SOUTH PORTLAND — Ed Lutjens found himself in the middle of an immense learning curve when, as a woodworker with no experience as a cooper, he was asked to make barrels for a Portland distiller when the business was running short.
Lutjens, who lives just three blocks from his Breakwater Drive workshop, said he initially considered the process simple, but was “shocked, intimidated and dismayed all at the same time,” when he first tried coopering.
But the opportunity has created a growing business called Portland Barrel Co., allowed Lutjens to learn a new craft, and connected him with interesting people and projects.
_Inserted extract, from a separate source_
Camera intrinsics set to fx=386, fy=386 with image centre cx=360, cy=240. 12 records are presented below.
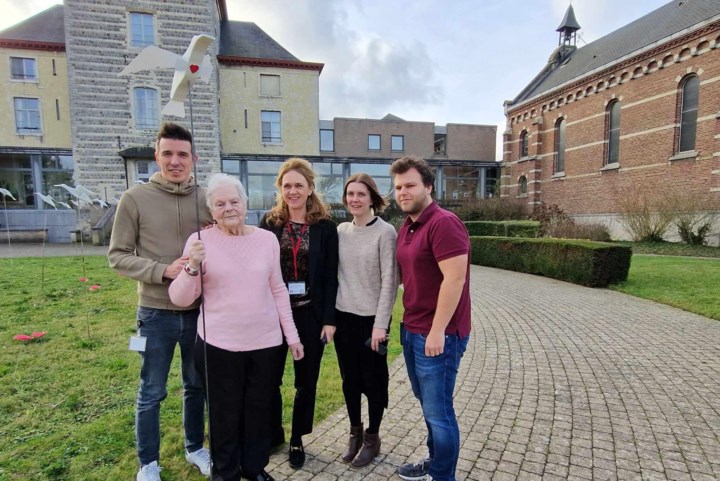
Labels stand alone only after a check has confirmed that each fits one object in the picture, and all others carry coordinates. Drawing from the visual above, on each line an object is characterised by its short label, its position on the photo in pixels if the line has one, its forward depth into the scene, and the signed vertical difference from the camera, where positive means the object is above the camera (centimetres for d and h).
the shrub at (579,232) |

Lutjens, now in his sixth year, is the only cooper in the state and one of only a handful in the country. His workshop space is also home to ax makers Brant & Cochran, and the businesses are hosting a monthly open house 1-5 p.m. Friday, July 20.
Lutjens now works full time at the cooperage; he made 200 barrels by himself last year and is now transitioning to managing the business, with a goal of recruiting four employees to make 500 to 1,000 barrels annually.
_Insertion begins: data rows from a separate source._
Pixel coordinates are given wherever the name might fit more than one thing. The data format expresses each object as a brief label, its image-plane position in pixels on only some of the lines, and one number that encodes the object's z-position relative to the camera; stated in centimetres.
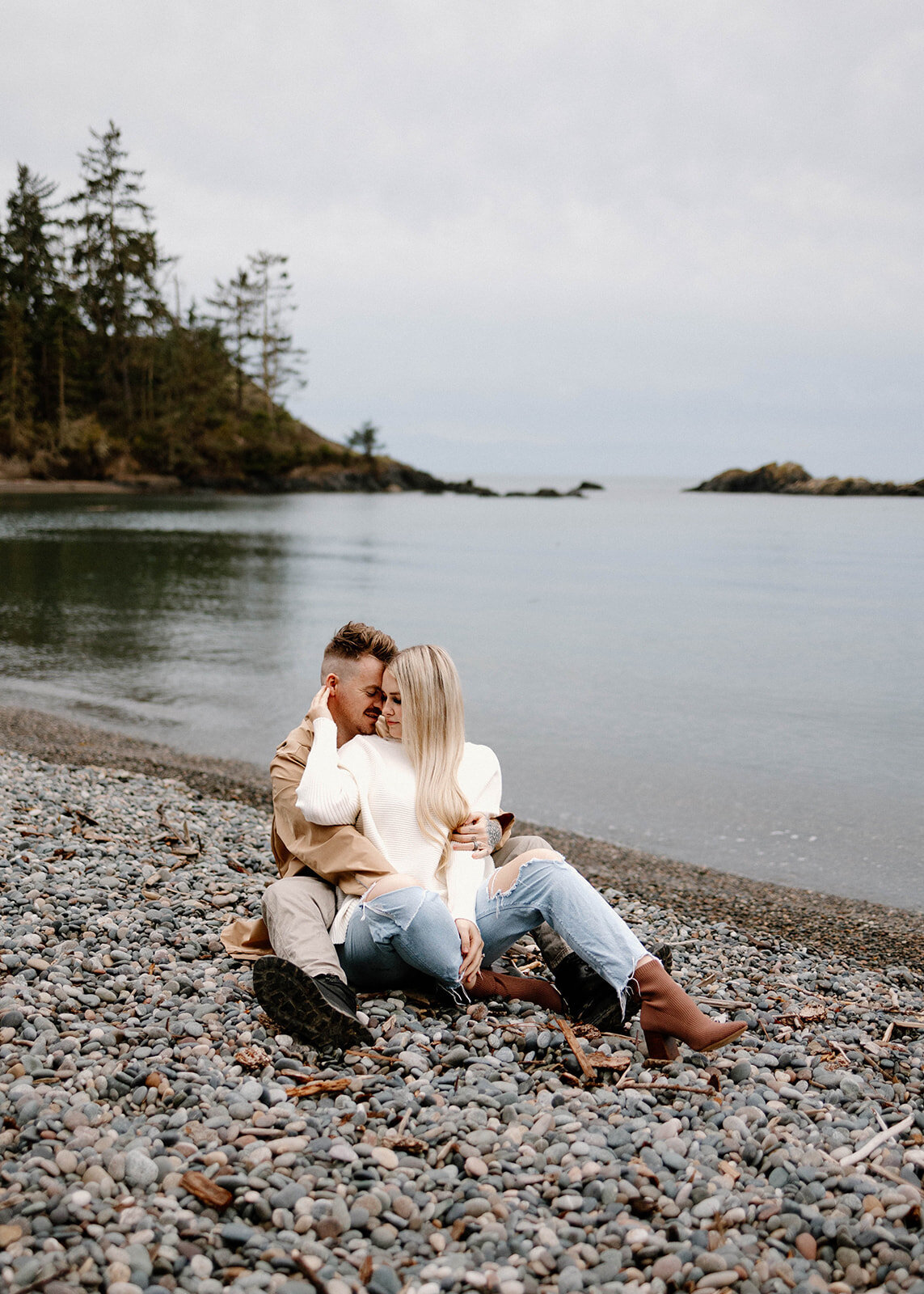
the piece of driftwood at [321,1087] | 353
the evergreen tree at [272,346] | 9638
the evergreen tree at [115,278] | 8062
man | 378
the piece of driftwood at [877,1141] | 329
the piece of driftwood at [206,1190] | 286
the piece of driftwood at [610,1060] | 387
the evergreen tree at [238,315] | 9606
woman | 399
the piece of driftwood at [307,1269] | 259
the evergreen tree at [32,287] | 7575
Carpentry was physically taxing, and the switch to making barrels is something that had legs and was able to grow. It’s work he hopes to retire from, Lutjens said.
In the past three or four decades, there were no cooperages in New England, though Swans Island once had a thriving coopering community. A photograph of the long-ago coopers on the island hangs on the wall at Portland Barrel, like a sentry watching over the shop.
Lutjens said he has no desire to expand his market beyond a 100-mile radius, since there’s plenty of in-state business. There’s also a lot of demand locally, and he is able to grow with projects as they develop into larger businesses.
“The craft piece is important,” he said of working with local clients.
While he technically knew how to make a barrel, he said he had to learn what each barrel brings to a product.
Lutjens said he often turns to history to improve his technique, reverting to using 200-year-old tools made by John Bradford, who was once a well-known Portland toolmaker. “It informs my path a little bit,” he said of defaulting back to thinking how barrels were once made.
In reference to a barrel, he also noted, the correct Old World lingo refers to a “barrel” as a size – 30 gallons – not the container itself. In contrast, a 50-gallon container is known as a hogshead.
He learned the basics from a cooperage in Kentucky and then did a lot of experimentation on his own.
Lutjens is also a member of the Maine Craft Association, a more than 220-year-old organization for tradespeople, where Bradford was also a member.
His previous carpentry work ran the gamut, he said, but now he focuses on producing barrels for five clients – four in Maine and one in Boston. He works with distillers, winemakers and cider and beer producers. He mostly sells to commercial business, but also makes smaller, 5-gallon barrels for home brewers.
Thirty- and 50-gallon barrels are his bread and butter, and it takes about a day to make one, Lutjens said. That includes milling the lumber, cutting staves, steaming the wood to make it flexible enough to shape, and then burning the wood over a fire on a scale of one to four – from toasted to charred.
The charring filters the spirits and adds flavor – from oak to coffee to caramel notes – as well as color. Sugar in the wood is also caramelized during the process. The wood, he said, provides about 70 percent of a whiskey’s flavor, and the 10-15-year-old aged bottles are prized for their mellow flavor. The younger the liquor, the more bite it has, Lutjens explained.
The only wood Lutjens uses, Maine white oak, is harvested in southern Maine; the growing line stops around Augusta. Lutjens goes into the woods with lot owners and foresters to pick out the trees. The logs are aged outside his shop for one to two years, depending on the client’s preferences.
The aging process is necessary to season the wood: the longer it seasons, the more mellow the oak flavors, balancing tannins naturally found in the wood.
White oak is used for three reasons — strength and flexibility, it’s rot resistant, and it’s a closed-cell wood that provides a good, distinct flavor. American chestnut was also once commonly used, but the species was wiped out by a blight, Lutjens said.
Typically, winemakers prefer the wood to age from 18 months to two years, and distillers like a one-year natural age for their products, Lutjens said.
The cooper said tasting the difference in how his work affects a product has been fascinating, adding that being invited to tastings has been a fun component of the work, allowing him to evaluate what barrels bring to the spirit.
Lutjens said it has allowed him to tweak flavors and helps him understand the value of the barrel in the process.
“It’s vexing,” he said, “and also really fun to think about.”
Ed Lutjens in his South Portland workshop at Portland Barrel Co., where he produces barrels for local distillers.
Ed Lutjens shows off antique tools at his South Portland cooperage, Portland Barrel Co.